For the second year running, Qatar and the UAE lead the Middle East in overall innovation performance, according to the Global Innovation Index 2012 (GII) released by INSEAD, an international business school.
The list of overall GII top 10 performers has changed little from last year. Switzerland, Sweden, and Singapore are followed by Finland, the United Kingdom, the Netherlands, Denmark, Hong Kong (China), Ireland, and the US.
The Global Innovation Index ranks 141 countries/economies on the basis of their innovation capabilities and results. It is calculated as the average of two sub-indices. The Innovation Input Sub-Index gauges elements of the national economy which embodies innovative activities grouped in five pillars: (1) Institutions, (2) Human capital and research, (3) Infrastructure, (4) Market sophistication and (5) Business sophistication. The Innovation Output Sub-Index captures actual evidence of innovation results, divided in two pillars: (6) Knowledge and technology outputs and (7) Creative outputs.
The GII includes 15 economies from the Middle East and Northern Africa (Mena), of which two — Qatar (33rd) and the UAE (37th) —rank among the top 40 overall. Similarly, the UAE (28th) and Qatar (30th) rank highest among Mena countries in the input sub-index and rank in the top 20 on several pillars.
Where most Mena countries trail innovation leaders is in innovation outputs. Qatar, Jordan and the UAE lead the regional ranking, although they score below the top forty with Qatar at 41st place, Jordan at 46th and the UAE at 51st. Consequently, most Mena countries underperform on the Innovation Efficiency Index —a measure calculated as the ratio of the output sub-index over the input sub-index and that shows how innovation inputs are best translated into innovation outputs.
Jordan ranks highest in efficiency at position 21 followed by Kuwait in 54th place out of 141 countries. Such examples from Jordan and the GCC demonstrate rising levels of innovation achievements in Mena as a result of improvements in institutional frameworks, a skilled labour force (with an expanded tertiary education), and deeper integration with local and global investment and trade markets. These examples also point to the need for improvement in knowledge outputs such as scientific journals and patents that ultimately result in creative goods and services for both local and global consumption.

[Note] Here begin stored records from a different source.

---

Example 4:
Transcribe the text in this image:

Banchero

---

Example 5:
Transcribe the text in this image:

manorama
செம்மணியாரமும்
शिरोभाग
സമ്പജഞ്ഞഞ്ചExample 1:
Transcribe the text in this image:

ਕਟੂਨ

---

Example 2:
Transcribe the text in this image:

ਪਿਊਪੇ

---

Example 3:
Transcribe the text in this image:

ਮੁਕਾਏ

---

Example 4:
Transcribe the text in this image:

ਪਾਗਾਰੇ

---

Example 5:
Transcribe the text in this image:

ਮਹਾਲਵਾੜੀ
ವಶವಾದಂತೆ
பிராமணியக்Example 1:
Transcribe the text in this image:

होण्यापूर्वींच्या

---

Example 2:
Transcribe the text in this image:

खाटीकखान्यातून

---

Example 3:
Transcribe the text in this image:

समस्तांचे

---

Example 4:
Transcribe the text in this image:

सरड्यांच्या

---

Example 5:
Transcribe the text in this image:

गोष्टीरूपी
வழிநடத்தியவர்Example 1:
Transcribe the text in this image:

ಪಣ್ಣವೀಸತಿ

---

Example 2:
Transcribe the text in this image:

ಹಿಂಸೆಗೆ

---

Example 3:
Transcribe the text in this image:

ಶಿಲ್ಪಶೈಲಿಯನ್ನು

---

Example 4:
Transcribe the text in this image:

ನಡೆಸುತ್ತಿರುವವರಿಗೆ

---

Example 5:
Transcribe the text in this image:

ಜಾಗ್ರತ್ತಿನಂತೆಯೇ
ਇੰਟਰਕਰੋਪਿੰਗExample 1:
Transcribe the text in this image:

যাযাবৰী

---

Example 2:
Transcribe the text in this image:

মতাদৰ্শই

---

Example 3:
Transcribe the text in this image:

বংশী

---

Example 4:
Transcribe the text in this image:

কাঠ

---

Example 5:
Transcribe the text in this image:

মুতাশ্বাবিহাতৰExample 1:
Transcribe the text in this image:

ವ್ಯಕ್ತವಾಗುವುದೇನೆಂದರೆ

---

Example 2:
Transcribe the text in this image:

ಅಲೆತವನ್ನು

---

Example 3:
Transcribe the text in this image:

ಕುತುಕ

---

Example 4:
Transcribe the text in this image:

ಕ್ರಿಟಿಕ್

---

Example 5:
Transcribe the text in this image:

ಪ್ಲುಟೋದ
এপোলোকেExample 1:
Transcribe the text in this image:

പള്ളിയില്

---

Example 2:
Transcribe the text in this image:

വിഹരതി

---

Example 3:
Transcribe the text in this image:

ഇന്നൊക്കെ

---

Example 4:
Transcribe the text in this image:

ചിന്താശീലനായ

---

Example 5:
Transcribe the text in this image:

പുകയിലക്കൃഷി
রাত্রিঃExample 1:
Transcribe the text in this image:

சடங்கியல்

“The GII is a timely reminder that policies to promote innovation are critical to the debate on spurring sustainable economic growth,” WIPO Director General Francis Gurry said. “The downward pressure on investment in innovation exerted by the current crisis must be resisted. Otherwise we risk durable damage to countries’ productive capacities. This is the time for forward-looking policies to lay the foundations for future prosperity.”
At the pillar level, Qatar ranks 14th, 8th and 19th among 141 countries in Human capital and research, Business sophistication and Creative outputs respectively. Similarly, the UAE shines in Infrastructure, Business sophistication and Creative outputs where it ranks 17th, 16th and 20threspectively.
Other Mena countries managed to secure high rankings in several pillars. For example, Oman scored a high 33rdposition in Institutions, Saudi Arabia ranks 36th in market sophistication and first in Mena. Similarly, Bahrain’s human capital and research ranks 18th overall, second only to Qatar in the region. In Knowledge and technology outputs, Lebanon comes first in Mena at position 48 overall.
Soumitra Dutta, Roland Berger Professor of Business and Technology at INSEAD and the founder of the GII noted, “The GII seeks to update and improve the way innovation is measured. Today’s definitions must capture an environment which is context-driven, problem-focused and interdisciplinary. The 2012 variables were broadened in an effort to find the right mix which captures innovation as it happens today.”
The study shows that the dynamics of innovation continue to be affected by the emergence of new successful innovators, as seen by the range of countries across continents in the top twenty GII ranking, as well as the good performances of emerging countries such as Jordan (56th).
The Report also highlights those economies that are over-performing countries/economies with similar income levels (as measured by GDP per capita in PPP$). Jordan is placed among the innovation learners, Tunisia, Lebanon, Morocco, and Egypt achieve GII scores that correspond to their income levels, while the remaining countries in the region achieve positions below their potential.
“Innovation is becoming the spearhead of competition – at a regional level, on a national level, and for companies,” said Ben Verwaayen, CEO of Alcatel-Lucent. “How to deal with that challenge will determine the destiny of competiveness for all players.”